Blood platelets, also known as thrombocytes, are cellular fragments that play important role in the formation of blood clots. This promotes hemostasis, the natural process through which blood eventually stops flowing from a wound.
MSU investigators say that the receptor they discovered on the surface of these fragments could constitute a new target for drug testing. The group was led by MSU research scientist Dana Spence.
Together with his colleagues, the expert was able to develop a new method for isolating and testing the new receptor, called P2X1. Studying it could be especially useful for fighting conditions that affect red blood cells, such as for example cystic fibrosis, hypertension and diabetes.
In addition to developing new drugs that target P2X1 specifically, researchers can also start re-testing existing medication, revising it so that it becomes able to take advantage of the new binding site, too.
“Scientists are always looking for new ‘druggable' receptors in the human body.
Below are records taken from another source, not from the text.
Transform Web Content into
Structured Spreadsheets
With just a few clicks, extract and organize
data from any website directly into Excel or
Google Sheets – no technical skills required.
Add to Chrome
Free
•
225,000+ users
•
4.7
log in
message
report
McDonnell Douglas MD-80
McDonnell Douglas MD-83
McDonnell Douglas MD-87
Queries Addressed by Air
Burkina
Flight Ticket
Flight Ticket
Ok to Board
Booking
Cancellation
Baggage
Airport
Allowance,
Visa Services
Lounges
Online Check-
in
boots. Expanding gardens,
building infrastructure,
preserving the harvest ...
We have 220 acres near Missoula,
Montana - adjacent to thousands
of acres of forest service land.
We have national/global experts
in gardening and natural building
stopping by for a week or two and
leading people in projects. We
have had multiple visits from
This receptor, P2X1, has long been viewed as not important in platelets; our studies show that is not necessarily true. The receptor is very active; you just need to be careful in working with it,” Spence reveals.
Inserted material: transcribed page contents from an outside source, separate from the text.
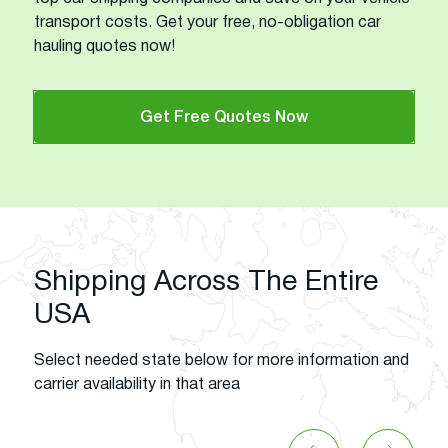
transport costs. Get your free, no-obligation car
hauling quotes now!
Get Free Quotes Now
Shipping Across The Entire
USA
Select needed state below for more information and
carrier availability in that area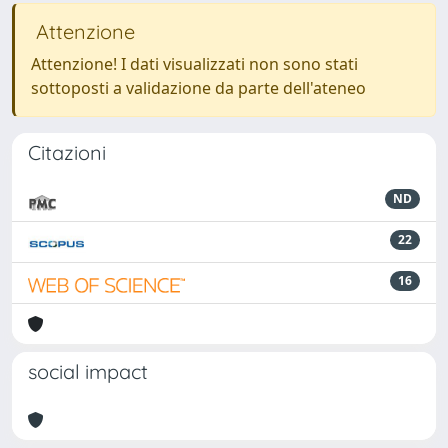
Attenzione
Attenzione! I dati visualizzati non sono stati
sottoposti a validazione da parte dell'ateneo
Citazioni
ND
22
16
social impact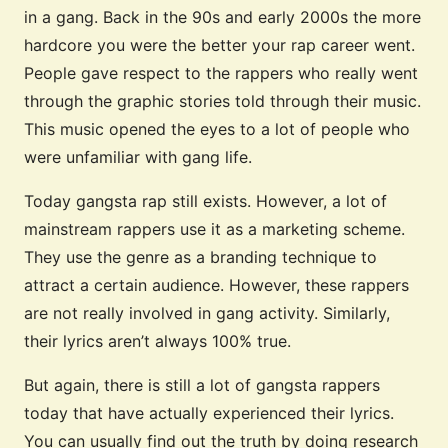
in a gang. Back in the 90s and early 2000s the more
hardcore you were the better your rap career went.
People gave respect to the rappers who really went
through the graphic stories told through their music.
This music opened the eyes to a lot of people who
were unfamiliar with gang life.
Today gangsta rap still exists. However, a lot of
mainstream rappers use it as a marketing scheme.
They use the genre as a branding technique to
attract a certain audience. However, these rappers
are not really involved in gang activity. Similarly,
their lyrics aren’t always 100% true.
But again, there is still a lot of gangsta rappers
today that have actually experienced their lyrics.
You can usually find out the truth by doing research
He explains that conditions including sickle-cell anemia and diabetes tend to cause platelets to clog together even when they shouldn't, therefore producing a host of unwanted reactions in the body.
Details of the new study were published in the latest issue of the scientific journal Analytical Methods, which is edited by the London-based Royal Society of Chemistry.
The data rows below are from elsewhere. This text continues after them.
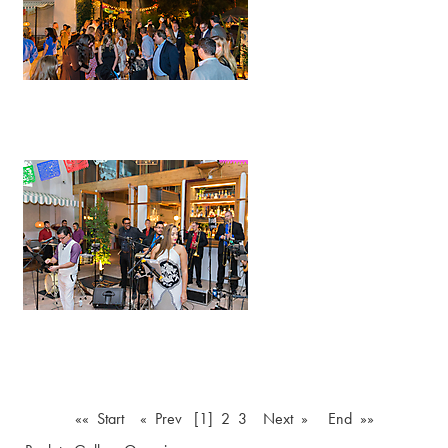
«« Start
« Prev
[1]
2
3
Next »
End »»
“We have discovered a way to prepare and handle platelets so that we can study the receptor authentically. This research opens up new avenues of study and will allow researchers and pharmaceutical companies to re-appraise this receptor as a druggable target,” Spence explains.
He concludes by saying that the P2X1 receptor can be activated after a blood draw by simply adding a molecule called NF449 to the blood sample. Originally, scientists thought that this molecule played a role in inhibiting the receptor, but that turned out to be false.